_Questions to answer:_
1 - List the European restaurants where Alastair McLeod worked before coming to Australia, according to the chef biographies below.
2 - Copy out the entry on camera rotation that follows the chef biographies below, keeping every line exactly but leaving out the pictures.

-- Text passage follows --

Click on the links below to access your favourite chef's biography.
Your Favourite Chefs

Alastair McLeod
Alastair McLeod is Executive Chef at Bretts Wharf in Brisbane - which is a big job, the business incorporates an la carte seafood restaurant, on-site function facilities and off-site catering. He´s a dinky-di Australian (his mother was born here) and despite the Irish accent, he knows more about Australian produce than most and is passionate about the fresh produce that we have available to us in Australia, and especially in the South East Queensland region.
Previous to his arrival in Australia nearly 9 years ago, he was chef at a number of Michelin listed restaurants in Europe. These included Roscoffs in Ireland (his old boss there Paul Rankin is one of the regular chefs in the British version of Ready Steady Cook), and also Da Giovanni restaurant in Torino in Italy, which is one of the few family owned restaurants with a Michelin listing. Alastair also worked at one of Scotland´s finest restaurants, The Ubiquitous Chip (at the time Glasgow's highest Michelin rated restaurant) and La Fregate in France.
Six years ago he took up the position of Executive Chef at Bretts Wharf, and since then has won many awards including Restaurant and Catering Associations' Best Event Caterer and Best Venue Caterer as well as Best Seafood Restaurant.
The catering side of the business sees Alastair cooking at some of Australia's most impressive events including a 3000 guest formal sit down dinner ball in a hangar for Virgin Blue, the Mercedes Benz Fashion Festival, David Jones launches and the AAMI Stradbroke Cup.

Manu Feildel
It seems that Manu Fieldel was destined to become a great chef from the moment he was born — his great grandfather was a pastry chef, his grandfather, father and cousin were chefs, his uncle is a charcutier and his mother is a great cook.
His first job at The Cafe Royal, was hard to say the least, as Manu didn´t speak any English. But his perseverance paid off, and he later took up a position as Chef de Partie at the seafood restaurant, Livebait (nominated best seafood in the UK in '98) and that's when he really began to understand and love the career he had chosen.
Manu relocated to Sydney and after six months with Hugo´s at Bondi Beach, he opened the kitchen at the new Hugo´s Lounge in Kings Cross. Manu ran the kitchen for about 18 months before he moved to Restaurant VII with its exciting fusion of French and Japanese cuisine.

-- Text passage concluded --
-- Input for this task follows --

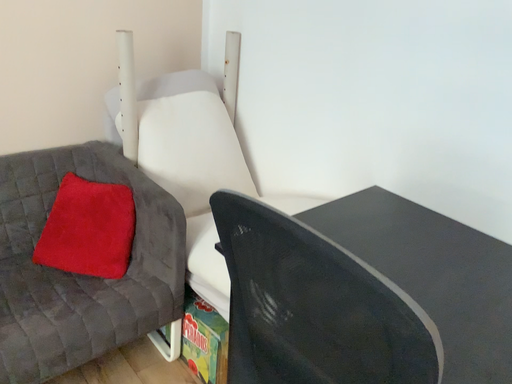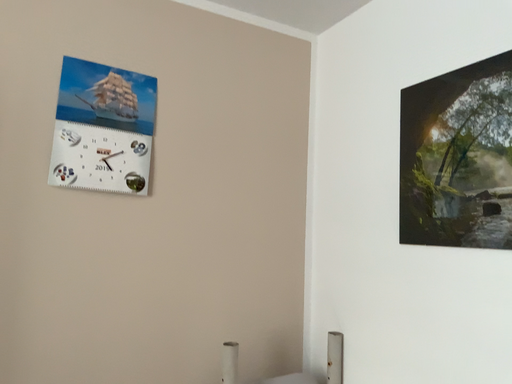
Question: Which way did the camera rotate in the video?

Choices:
 (A) rotated downward
 (B) rotated upward

Answer: (B)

-- Input for this task concluded --

_Responses to the tasks:_
1 - Roscoffs (Ireland), Da Giovanni (Torino, Italy), The Ubiquitous Chip (Scotland), La Fregate (France)

2 -
Question: Which way did the camera rotate in the video?

Choices:
 (A) rotated downward
 (B) rotated upward

Answer: (B)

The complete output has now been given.